A research breakthrough opens up for efficient hydrogen production from solar energy – without using the scarce metal platinum.Mia Halleröd Palmgren
Scientists have introduced a new method to produce hydrogen gas without the scarce and expensive metal platinum. Researchers from Chalmers University of Technology, Sweden, showed how hydrogen can be produced efficiently, sustainably, and at low cost.
They used sunlight, water, and tiny particles of electrically conductive plastic. The process involves quantities of tiny particles of electrically conductive plastic. Immersed in water, the particles interact both with sunlight and with their surroundings, according to Chalmers researcher Alexandre Holmes.
“Developing efficient photocatalysts without platinum has been a long-standing dream in this field. By applying advanced materials design to our conducting-plastic particles, we can produce hydrogen efficiently and sustainably without platinum – at radically lower cost, and with performance that can even surpass platinum-based systems”, said Holmes.
The research team revealed that hydrogen plays a key role in the global pursuit of renewable energy. Although its use produces only water as a by-product, significant challenges remain before hydrogen can be produced both on a large scale and in an environmentally friendly way.
A major challenge is the use of the metal platinum as a co-catalyst when sunlight and water are used to produce hydrogen. The Earth’s reserves of platinum are limited, and extraction is associated with risks to both the environment and to human health. Moreover, the production is concentrated in only a few countries, for example, South Africa and Russia.
Advanced materials design of the electrically conductive plastic
Researchers revealed that the key to the new approach lies in the advanced materials design of the electrically conductive plastic used in the process. This type of plastic, known as conjugated polymers, absorbs light efficiently, but is typically less compatible with water.

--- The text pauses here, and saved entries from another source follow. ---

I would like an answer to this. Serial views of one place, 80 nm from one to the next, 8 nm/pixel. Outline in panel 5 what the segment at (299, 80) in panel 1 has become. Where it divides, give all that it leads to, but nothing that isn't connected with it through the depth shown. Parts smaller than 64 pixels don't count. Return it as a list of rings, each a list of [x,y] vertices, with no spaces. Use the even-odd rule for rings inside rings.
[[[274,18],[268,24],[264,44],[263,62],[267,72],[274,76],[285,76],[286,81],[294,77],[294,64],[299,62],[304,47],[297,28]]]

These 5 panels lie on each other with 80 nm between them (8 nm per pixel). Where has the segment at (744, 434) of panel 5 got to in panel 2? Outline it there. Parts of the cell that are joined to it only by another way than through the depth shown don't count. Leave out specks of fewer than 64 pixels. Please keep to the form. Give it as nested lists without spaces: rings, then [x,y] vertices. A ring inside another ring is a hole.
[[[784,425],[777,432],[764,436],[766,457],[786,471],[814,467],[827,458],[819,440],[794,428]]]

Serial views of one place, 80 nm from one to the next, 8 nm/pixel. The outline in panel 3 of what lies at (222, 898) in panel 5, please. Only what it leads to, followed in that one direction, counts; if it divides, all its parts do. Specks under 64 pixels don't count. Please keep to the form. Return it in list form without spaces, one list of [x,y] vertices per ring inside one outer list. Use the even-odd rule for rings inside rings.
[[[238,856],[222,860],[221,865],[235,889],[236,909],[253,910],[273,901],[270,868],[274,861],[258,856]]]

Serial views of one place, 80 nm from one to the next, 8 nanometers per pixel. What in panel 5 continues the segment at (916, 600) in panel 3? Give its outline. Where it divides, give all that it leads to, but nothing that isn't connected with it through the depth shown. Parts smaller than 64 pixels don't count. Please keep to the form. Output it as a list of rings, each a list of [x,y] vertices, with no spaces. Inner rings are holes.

By adjusting the material properties at the molecular level, the researchers made the material much more water-compatible.
“We also developed a way to form the plastic into nanoparticles that can enhance the interactions with water and boost the light-to-hydrogen process. The improvement comes from more loosely packed, more hydrophilic polymer chains inside the particles,” added Holmes.
In the reactor at the chemistry laboratory at Chalmers, bubbles of hydrogen gas can be easily seen with the naked eye as they form – showing that photocatalysis is happening efficiently. The research team’s next major step will be to make the hydrogen process work using only sunlight and water, without any added helper chemicals, according to a press release.
Currently, they use vitamin C, which acts as a so-called sacrificial antioxidant. Donating electrons prevents the reaction from stalling, which in the laboratory can show high hydrogen production rates. To realize truly sustainable solar hydrogen, Professor Wang explains, the goal is to split water molecules into hydrogen and oxygen simultaneously, with sunlight and water as the only inputs, as per the release.
Removing the need for platinum in this system is an important step towards sustainable hydrogen production for society.
“Now we are starting to explore materials and strategies aimed at achieving overall water splitting without additives. That will need a few more years, but we believe we are on the right track,” said research leader Ergang Wang, professor at the Department of Chemistry and Chemical Engineering at Chalmers.